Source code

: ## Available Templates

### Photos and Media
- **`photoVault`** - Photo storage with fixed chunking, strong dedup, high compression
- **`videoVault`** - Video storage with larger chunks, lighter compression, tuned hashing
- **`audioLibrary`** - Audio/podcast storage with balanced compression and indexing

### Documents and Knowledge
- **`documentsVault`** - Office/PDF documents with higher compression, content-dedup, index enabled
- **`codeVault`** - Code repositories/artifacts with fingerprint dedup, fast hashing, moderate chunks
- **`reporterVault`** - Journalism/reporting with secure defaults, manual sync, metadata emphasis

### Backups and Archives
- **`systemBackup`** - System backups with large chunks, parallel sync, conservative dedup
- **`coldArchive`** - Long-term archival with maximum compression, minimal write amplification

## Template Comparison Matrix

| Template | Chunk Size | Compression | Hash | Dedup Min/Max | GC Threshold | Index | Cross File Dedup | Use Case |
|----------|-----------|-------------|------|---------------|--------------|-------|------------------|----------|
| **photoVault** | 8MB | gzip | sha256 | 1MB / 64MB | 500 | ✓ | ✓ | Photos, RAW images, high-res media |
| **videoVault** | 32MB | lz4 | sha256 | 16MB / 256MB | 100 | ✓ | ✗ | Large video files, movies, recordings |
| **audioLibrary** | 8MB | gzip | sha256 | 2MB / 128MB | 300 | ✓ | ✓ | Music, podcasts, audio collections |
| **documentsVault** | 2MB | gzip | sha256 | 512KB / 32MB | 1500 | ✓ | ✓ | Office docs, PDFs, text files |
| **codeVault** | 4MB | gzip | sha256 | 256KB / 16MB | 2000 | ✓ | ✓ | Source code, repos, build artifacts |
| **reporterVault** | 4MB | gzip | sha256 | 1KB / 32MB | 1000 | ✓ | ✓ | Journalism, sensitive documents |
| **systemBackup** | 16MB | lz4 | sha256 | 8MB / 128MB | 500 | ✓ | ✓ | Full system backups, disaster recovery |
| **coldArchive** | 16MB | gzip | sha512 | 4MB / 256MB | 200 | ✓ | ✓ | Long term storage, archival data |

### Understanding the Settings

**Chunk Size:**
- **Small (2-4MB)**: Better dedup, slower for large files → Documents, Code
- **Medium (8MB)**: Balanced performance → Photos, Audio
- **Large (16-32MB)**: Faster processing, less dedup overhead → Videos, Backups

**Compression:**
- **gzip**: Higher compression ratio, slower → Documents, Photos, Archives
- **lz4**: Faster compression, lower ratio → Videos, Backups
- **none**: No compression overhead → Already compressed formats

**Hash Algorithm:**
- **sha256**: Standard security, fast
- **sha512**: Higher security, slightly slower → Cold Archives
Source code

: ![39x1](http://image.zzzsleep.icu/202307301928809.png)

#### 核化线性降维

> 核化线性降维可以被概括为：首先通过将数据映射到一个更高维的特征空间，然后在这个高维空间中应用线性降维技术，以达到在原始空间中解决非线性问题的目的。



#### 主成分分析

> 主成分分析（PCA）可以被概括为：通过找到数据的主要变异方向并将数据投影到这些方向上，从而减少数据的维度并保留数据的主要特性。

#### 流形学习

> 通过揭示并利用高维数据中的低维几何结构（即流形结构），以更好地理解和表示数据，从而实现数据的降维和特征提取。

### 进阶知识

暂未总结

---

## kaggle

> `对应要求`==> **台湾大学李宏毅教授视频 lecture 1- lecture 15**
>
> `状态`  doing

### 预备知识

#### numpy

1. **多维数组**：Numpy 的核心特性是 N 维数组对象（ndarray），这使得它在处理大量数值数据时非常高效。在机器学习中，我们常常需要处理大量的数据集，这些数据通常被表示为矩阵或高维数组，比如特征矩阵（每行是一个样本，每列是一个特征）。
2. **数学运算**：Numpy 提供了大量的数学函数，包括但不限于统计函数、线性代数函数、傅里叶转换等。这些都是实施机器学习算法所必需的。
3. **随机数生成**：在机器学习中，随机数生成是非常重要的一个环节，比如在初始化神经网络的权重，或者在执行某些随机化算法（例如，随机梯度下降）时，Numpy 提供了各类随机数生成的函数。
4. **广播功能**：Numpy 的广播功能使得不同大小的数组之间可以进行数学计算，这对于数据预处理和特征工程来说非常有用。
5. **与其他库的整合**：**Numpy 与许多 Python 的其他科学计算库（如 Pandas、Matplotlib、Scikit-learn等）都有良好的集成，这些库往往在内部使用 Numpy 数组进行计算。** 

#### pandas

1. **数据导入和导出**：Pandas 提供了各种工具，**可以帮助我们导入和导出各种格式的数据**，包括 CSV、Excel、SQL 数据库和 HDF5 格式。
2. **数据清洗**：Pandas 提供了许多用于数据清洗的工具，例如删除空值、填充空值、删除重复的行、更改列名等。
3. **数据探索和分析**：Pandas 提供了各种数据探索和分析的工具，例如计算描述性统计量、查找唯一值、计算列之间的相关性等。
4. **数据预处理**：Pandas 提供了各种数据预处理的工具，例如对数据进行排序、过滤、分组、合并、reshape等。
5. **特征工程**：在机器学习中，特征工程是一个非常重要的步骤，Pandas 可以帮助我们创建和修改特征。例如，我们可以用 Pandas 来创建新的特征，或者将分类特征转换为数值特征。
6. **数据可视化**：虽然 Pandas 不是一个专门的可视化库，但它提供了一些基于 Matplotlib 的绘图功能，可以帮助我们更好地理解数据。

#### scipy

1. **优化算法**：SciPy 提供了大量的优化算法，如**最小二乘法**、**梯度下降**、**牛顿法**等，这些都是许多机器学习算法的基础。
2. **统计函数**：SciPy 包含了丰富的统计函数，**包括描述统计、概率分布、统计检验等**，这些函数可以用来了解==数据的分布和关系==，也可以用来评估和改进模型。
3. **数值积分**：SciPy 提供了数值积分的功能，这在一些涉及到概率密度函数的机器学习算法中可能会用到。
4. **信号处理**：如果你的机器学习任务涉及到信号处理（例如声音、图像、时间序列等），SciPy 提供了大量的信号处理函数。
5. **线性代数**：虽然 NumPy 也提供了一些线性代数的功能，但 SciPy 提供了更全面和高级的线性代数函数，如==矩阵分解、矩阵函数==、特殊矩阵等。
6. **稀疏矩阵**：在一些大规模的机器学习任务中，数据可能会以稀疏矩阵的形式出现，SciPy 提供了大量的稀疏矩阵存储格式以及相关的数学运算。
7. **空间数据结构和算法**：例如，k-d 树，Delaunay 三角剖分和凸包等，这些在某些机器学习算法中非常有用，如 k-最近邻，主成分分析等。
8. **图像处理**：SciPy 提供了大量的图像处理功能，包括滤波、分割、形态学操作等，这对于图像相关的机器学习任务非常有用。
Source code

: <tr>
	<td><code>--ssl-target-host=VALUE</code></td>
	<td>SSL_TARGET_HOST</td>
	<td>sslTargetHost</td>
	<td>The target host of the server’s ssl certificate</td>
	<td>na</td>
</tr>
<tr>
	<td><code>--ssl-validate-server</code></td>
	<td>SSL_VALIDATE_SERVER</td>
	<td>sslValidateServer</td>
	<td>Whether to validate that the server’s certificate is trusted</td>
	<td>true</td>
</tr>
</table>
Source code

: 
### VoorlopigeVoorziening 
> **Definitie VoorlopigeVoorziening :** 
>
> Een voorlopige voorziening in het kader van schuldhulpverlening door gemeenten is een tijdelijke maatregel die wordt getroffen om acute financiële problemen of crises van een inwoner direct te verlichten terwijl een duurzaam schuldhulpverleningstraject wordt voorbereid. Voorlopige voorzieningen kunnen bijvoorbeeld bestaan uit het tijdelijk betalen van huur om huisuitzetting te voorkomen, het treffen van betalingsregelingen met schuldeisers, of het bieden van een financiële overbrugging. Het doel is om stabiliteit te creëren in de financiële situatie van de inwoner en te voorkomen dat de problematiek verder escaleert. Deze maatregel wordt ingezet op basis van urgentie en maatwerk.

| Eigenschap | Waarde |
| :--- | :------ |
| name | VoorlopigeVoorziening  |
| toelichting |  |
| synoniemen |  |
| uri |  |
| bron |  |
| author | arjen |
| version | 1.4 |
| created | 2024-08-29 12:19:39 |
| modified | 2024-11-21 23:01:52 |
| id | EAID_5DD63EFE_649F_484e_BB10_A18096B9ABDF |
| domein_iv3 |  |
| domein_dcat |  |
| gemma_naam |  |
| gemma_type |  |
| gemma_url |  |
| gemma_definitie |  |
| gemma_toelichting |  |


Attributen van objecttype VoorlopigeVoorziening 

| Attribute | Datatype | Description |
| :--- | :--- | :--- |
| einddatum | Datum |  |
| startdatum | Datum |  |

^^^^^^^^^^^^^^^^

**Instructions for the task**
Can you repeat, word for word, every line above from the one containing "<td>sslValidateServer</td>" down to the one containing "urgentie en maatwerk.", including both?

**Written solution**
	<td>sslValidateServer</td>
	<td>Whether to validate that the server’s certificate is trusted</td>
	<td>true</td>
</tr>
</table>
Source code

: 
### VoorlopigeVoorziening 
> **Definitie VoorlopigeVoorziening :** 
>
> Een voorlopige voorziening in het kader van schuldhulpverlening door gemeenten is een tijdelijke maatregel die wordt getroffen om acute financiële problemen of crises van een inwoner direct te verlichten terwijl een duurzaam schuldhulpverleningstraject wordt voorbereid. Voorlopige voorzieningen kunnen bijvoorbeeld bestaan uit het tijdelijk betalen van huur om huisuitzetting te voorkomen, het treffen van betalingsregelingen met schuldeisers, of het bieden van een financiële overbrugging. Het doel is om stabiliteit te creëren in de financiële situatie van de inwoner en te voorkomen dat de problematiek verder escaleert. Deze maatregel wordt ingezet op basis van urgentie en maatwerk.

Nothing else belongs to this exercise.